___ TASK DATA ___

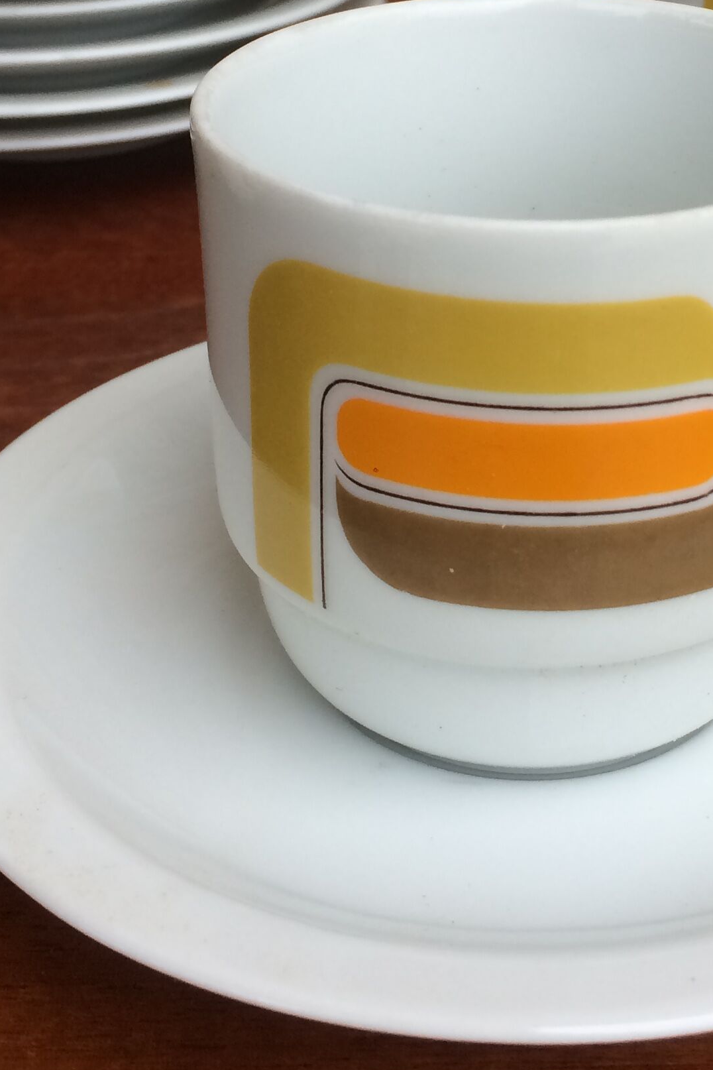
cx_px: 480
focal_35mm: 61
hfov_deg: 22.2
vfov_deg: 32.6
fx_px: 1812
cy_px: 345
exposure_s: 1/33
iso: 32
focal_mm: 4.15
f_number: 2.2
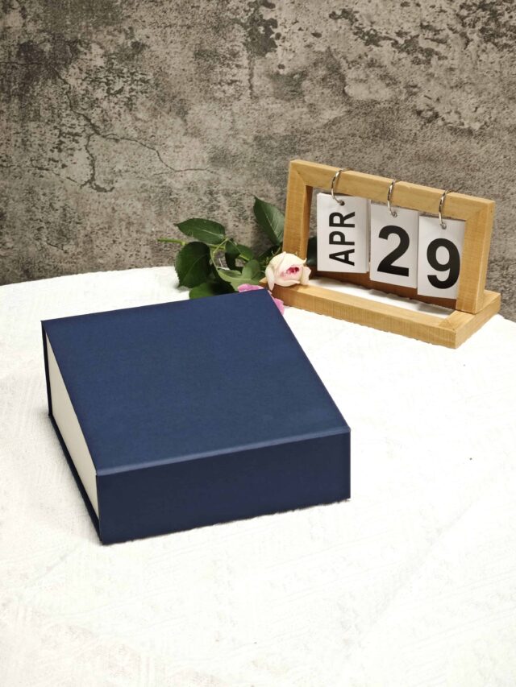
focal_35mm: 75
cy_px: 344
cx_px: 258
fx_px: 1490
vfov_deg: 26.0
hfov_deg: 19.6
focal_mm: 10.1
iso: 800
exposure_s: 1/50
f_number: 2
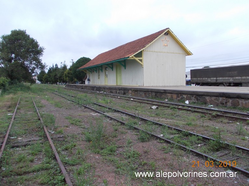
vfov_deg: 49.7
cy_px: 93
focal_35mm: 28
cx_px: 124
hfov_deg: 63.5
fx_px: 201
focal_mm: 4
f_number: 2.7
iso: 80
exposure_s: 1/25
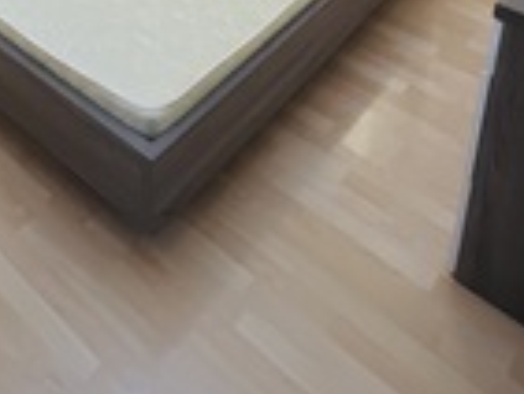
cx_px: 177
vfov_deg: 25.5
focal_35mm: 42
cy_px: -203
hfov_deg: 44.1
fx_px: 636
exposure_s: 1/99
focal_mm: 1.57
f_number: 1.8
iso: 125
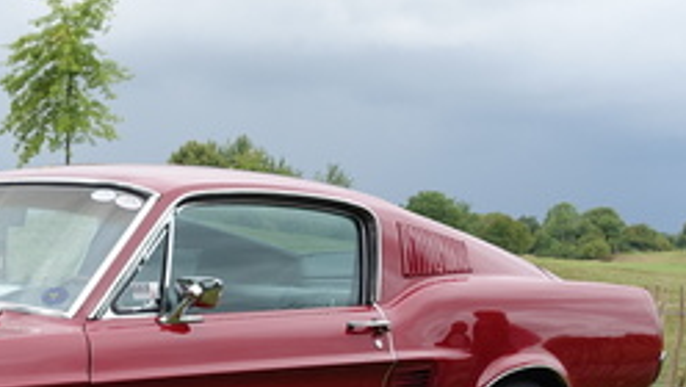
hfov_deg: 23.8
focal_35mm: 86
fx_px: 1566
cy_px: 409
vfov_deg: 13.8
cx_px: 17
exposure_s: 1/250
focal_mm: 12.35
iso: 125
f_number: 5.6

___

• [INSTRUCTIONS TO FOLLOW] The entries are to be transcribed in full. Their pictures are not.

• [ANSWER BELOW]
cx_px: 480
focal_35mm: 61
hfov_deg: 22.2
vfov_deg: 32.6
fx_px: 1812
cy_px: 345
exposure_s: 1/33
iso: 32
focal_mm: 4.15
f_number: 2.2
focal_35mm: 75
cy_px: 344
cx_px: 258
fx_px: 1490
vfov_deg: 26.0
hfov_deg: 19.6
focal_mm: 10.1
iso: 800
exposure_s: 1/50
f_number: 2
vfov_deg: 49.7
cy_px: 93
focal_35mm: 28
cx_px: 124
hfov_deg: 63.5
fx_px: 201
focal_mm: 4
f_number: 2.7
iso: 80
exposure_s: 1/25
cx_px: 177
vfov_deg: 25.5
focal_35mm: 42
cy_px: -203
hfov_deg: 44.1
fx_px: 636
exposure_s: 1/99
focal_mm: 1.57
f_number: 1.8
iso: 125
hfov_deg: 23.8
focal_35mm: 86
fx_px: 1566
cy_px: 409
vfov_deg: 13.8
cx_px: 17
exposure_s: 1/250
focal_mm: 12.35
iso: 125
f_number: 5.6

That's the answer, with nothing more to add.